Azubis von Kurzarbeit ausgenommen


So erläuterten drei Auszubildende in einer Diskussionsrunde am Freitagmorgen, warum sie sich für den Beruf entschieden haben und wie sie die Touristik bewerten. Dabei wurde deutlich, wie schwer es die Azubis während der Pandemie hatten und wie sehr sie sich eine bessere Betreuung von den erwachsenen Kollegen gewünscht hätten.

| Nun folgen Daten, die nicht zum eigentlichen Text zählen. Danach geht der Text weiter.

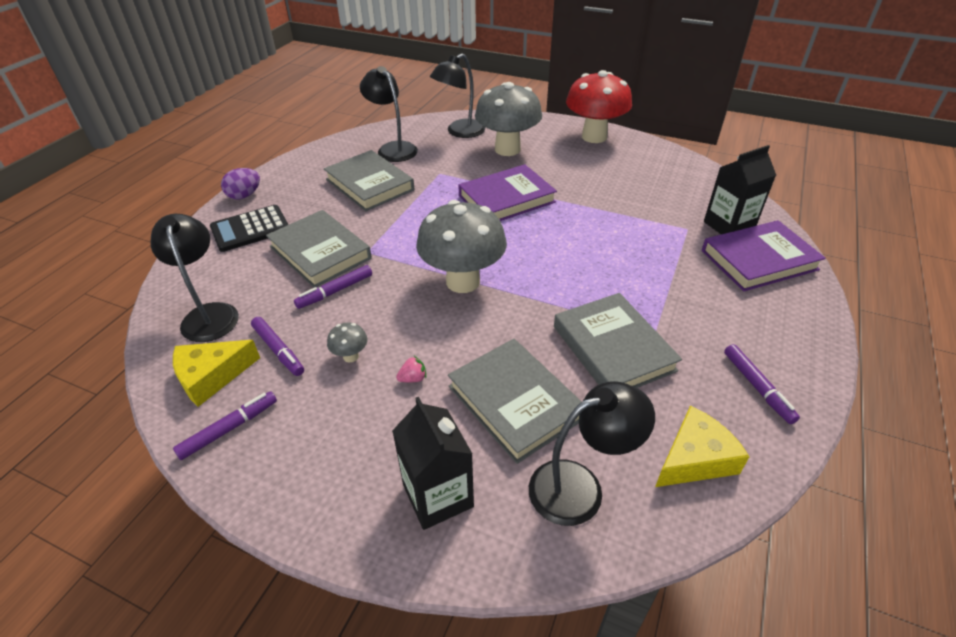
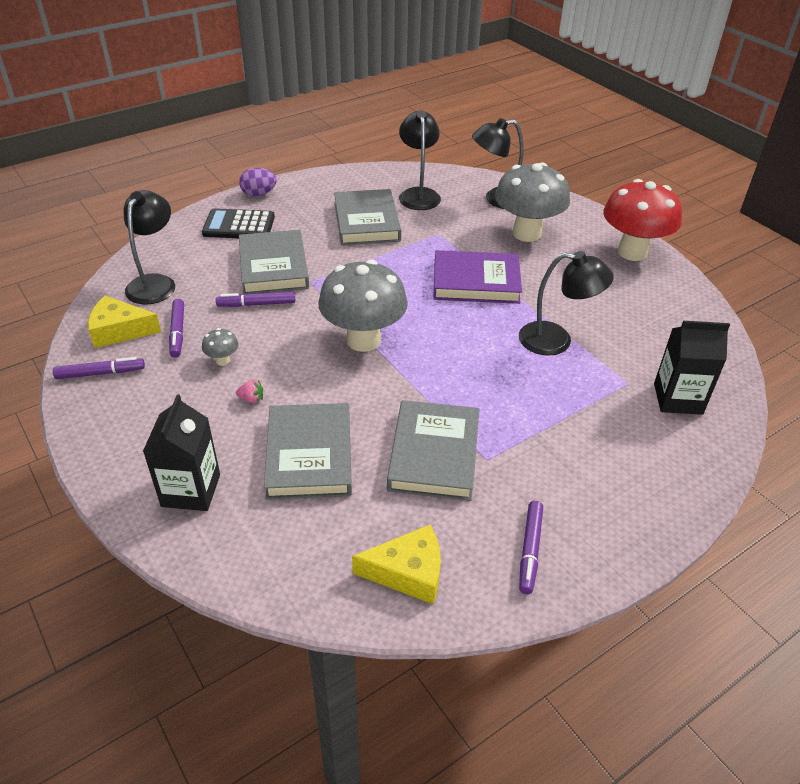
camera: 30 degrees right, 0 degrees up
black lamp [529,381,655,526] -> black lamp moved to [519,251,614,356]
purple book [702,220,826,291] -> none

Da für die Auszubildenden keine Kurzarbeit galt, waren sie diejenigen, die an manchen Tagen die Bürostandorte auf- und zuschlossen. "Mir ging es in der Zeit teilweise nicht so gut. Ich habe mich schon etwas alleingelassen gefühlt", sagte Lena Schneider (Ibero International in Frankfurt), die vor wenigen Tagen ihre schriftliche Abschlussprüfung absolviert hat.

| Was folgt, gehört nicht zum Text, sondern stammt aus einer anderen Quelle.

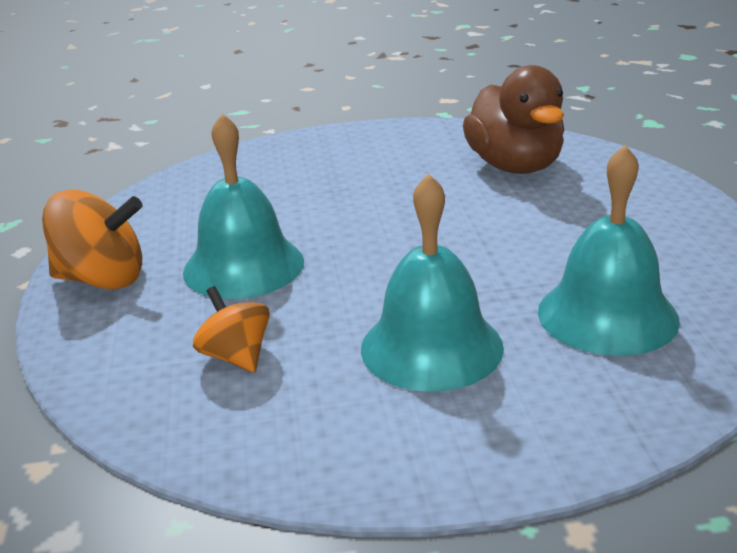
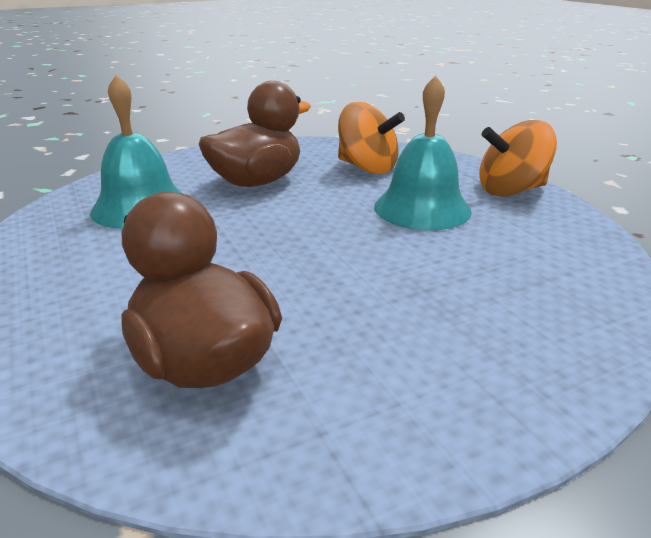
camera: 160 degrees right, 0 degrees up
orange spinning top [193,286,270,372] -> orange spinning top [338,102,405,174], size x1.59
turquoise bell [361,173,504,392] -> brown duck [199,81,311,187]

Jasmin Klatt, Auszubildende im Globetrotter Reisebüro in Halstenbek und Simona Simic (Globetrotter in Elmshorn) mussten Krisenmanagement während der Pandemie betreiben. "Wir haben das Stornieren mehr gelernt als das Buchen", erinnert sich Jasmin Klatt. Allerdings habe sich immer eine Fachkraft um die Auszubildenden gekümmert. "Ich hatte immer einen Ansprechpartner."

Event in Österreich: Die Counter Days Live im Aldianaclub Salzkammergut


Kritik für geringe Wertschätzung der Azubis

Vivien Heydebreck, Vertriebsleiterin bei Reiseland Franchise, appellierte an die Branche, die Auszubildenden und ihre Bedürfnisse besser im Blick zu behalten. Reisebüro-Inhaber, die ihre Auszubildenden sich selbst überlassen haben, kritisierte sie scharf: "Manche Azubis haben Krisenmanagement betrieben und keine Wertschätzung erhalten. Im Gegenteil: Es wurde noch geschimpft, wenn Fehler gemacht wurden. Das lassen sich die jungen Leute nicht mehr gefallen. Sie gehen."

Die Vertriebsleiterin habe selbst erlebt, dass junge Nachwuchskräfte im Franchise ihre Ausbildung abgebrochen hätten. "Oder sie studieren, wechseln in eine andere Branche, in die Verwaltung oder in den sozialen Bereich, sobald sie mit ihrer Ausbildung fertig sind." Dabei liege es in der Hand der Branche, den jungen Menschen zu zeigen, wie toll die Touristik sei, betonte Heydebreck.



Die Vorzüge der Branche aufzuzeigen, ist auch das Ziel des Young-Programms von fvw|TravelTalk. Mit dem Programm will fvw|TravelTalk den jungen Touristikern Perspektiven aufzeigen und ihnenhelfen, in der Branche Fuß zu fassen.